Activity> Copy the items from the very first line through the line containing "Spółki i jednostki miejskie", replacing each "Haut" with "Haut de page" and leaving everything else unchanged.

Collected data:
- - -
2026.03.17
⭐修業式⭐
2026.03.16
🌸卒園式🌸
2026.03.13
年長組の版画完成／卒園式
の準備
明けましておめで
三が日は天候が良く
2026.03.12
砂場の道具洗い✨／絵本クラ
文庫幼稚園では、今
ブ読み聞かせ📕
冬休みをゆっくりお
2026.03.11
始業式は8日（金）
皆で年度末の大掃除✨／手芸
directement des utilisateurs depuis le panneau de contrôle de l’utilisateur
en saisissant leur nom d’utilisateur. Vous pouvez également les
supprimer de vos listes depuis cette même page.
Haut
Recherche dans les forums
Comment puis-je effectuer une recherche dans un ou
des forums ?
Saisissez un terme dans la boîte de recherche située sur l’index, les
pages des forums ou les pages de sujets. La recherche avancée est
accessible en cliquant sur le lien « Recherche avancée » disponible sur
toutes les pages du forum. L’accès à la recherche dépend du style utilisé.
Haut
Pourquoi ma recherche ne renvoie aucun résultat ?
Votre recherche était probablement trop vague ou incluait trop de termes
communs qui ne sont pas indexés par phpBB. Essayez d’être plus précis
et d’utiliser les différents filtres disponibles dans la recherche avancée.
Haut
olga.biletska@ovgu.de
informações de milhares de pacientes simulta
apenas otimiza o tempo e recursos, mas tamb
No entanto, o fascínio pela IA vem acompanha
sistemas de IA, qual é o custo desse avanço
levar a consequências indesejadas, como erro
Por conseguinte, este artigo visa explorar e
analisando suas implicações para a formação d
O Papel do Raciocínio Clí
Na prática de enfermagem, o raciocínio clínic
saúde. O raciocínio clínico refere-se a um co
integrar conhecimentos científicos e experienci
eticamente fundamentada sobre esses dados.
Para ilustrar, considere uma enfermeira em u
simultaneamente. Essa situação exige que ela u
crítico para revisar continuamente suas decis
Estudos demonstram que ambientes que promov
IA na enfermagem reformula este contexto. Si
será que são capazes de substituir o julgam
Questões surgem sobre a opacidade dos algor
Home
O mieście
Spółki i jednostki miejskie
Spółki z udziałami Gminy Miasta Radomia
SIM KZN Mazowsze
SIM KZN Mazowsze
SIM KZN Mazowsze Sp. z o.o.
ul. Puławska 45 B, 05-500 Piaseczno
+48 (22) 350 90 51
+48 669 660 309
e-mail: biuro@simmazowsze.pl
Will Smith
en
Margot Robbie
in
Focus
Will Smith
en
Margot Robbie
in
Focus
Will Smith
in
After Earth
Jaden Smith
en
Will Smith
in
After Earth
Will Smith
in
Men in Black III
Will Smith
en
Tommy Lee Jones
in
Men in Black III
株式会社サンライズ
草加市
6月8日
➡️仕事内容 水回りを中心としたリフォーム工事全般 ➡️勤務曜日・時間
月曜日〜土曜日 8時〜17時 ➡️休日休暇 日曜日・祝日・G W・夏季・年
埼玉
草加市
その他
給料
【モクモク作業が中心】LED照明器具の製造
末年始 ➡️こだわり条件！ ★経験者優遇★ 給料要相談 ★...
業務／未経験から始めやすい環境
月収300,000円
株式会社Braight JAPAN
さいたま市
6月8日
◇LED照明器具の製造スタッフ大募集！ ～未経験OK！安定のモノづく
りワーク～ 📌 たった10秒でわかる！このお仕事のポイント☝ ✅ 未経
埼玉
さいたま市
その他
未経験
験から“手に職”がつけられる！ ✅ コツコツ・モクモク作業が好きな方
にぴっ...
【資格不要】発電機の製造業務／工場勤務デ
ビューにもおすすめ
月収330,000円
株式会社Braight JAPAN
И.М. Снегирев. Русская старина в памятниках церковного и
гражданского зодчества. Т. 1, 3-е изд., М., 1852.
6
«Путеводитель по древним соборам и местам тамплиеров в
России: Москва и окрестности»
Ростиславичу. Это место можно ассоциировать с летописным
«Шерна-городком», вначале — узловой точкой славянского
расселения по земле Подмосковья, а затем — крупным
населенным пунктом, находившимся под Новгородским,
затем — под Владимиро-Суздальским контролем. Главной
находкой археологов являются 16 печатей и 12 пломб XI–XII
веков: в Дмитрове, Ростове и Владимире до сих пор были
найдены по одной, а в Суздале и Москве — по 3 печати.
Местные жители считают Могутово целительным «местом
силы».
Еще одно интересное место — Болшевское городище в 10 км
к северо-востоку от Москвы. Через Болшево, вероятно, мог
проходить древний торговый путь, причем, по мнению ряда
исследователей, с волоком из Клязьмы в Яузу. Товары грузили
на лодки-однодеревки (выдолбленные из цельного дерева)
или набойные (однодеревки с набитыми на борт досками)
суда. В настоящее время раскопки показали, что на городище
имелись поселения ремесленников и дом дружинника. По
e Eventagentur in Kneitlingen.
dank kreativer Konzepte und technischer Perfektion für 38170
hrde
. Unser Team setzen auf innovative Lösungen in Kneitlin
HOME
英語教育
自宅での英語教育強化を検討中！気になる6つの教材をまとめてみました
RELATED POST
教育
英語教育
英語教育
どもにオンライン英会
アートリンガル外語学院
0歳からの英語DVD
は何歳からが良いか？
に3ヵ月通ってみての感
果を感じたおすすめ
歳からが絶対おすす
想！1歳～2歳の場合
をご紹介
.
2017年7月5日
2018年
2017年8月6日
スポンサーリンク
- - -
Answer area>
2026.03.17
⭐修業式⭐
2026.03.16
🌸卒園式🌸
2026.03.13
年長組の版画完成／卒園式
の準備
明けましておめで
三が日は天候が良く
2026.03.12
砂場の道具洗い✨／絵本クラ
文庫幼稚園では、今
ブ読み聞かせ📕
冬休みをゆっくりお
2026.03.11
始業式は8日（金）
皆で年度末の大掃除✨／手芸
directement des utilisateurs depuis le panneau de contrôle de l’utilisateur
en saisissant leur nom d’utilisateur. Vous pouvez également les
supprimer de vos listes depuis cette même page.
Haut de page
Recherche dans les forums
Comment puis-je effectuer une recherche dans un ou
des forums ?
Saisissez un terme dans la boîte de recherche située sur l’index, les
pages des forums ou les pages de sujets. La recherche avancée est
accessible en cliquant sur le lien « Recherche avancée » disponible sur
toutes les pages du forum. L’accès à la recherche dépend du style utilisé.
Haut de page
Pourquoi ma recherche ne renvoie aucun résultat ?
Votre recherche était probablement trop vague ou incluait trop de termes
communs qui ne sont pas indexés par phpBB. Essayez d’être plus précis
et d’utiliser les différents filtres disponibles dans la recherche avancée.
Haut de page
olga.biletska@ovgu.de
informações de milhares de pacientes simulta
apenas otimiza o tempo e recursos, mas tamb
No entanto, o fascínio pela IA vem acompanha
sistemas de IA, qual é o custo desse avanço
levar a consequências indesejadas, como erro
Por conseguinte, este artigo visa explorar e
analisando suas implicações para a formação d
O Papel do Raciocínio Clí
Na prática de enfermagem, o raciocínio clínic
saúde. O raciocínio clínico refere-se a um co
integrar conhecimentos científicos e experienci
eticamente fundamentada sobre esses dados.
Para ilustrar, considere uma enfermeira em u
simultaneamente. Essa situação exige que ela u
crítico para revisar continuamente suas decis
Estudos demonstram que ambientes que promov
IA na enfermagem reformula este contexto. Si
será que são capazes de substituir o julgam
Questões surgem sobre a opacidade dos algor
Home
O mieście
Spółki i jednostki miejskie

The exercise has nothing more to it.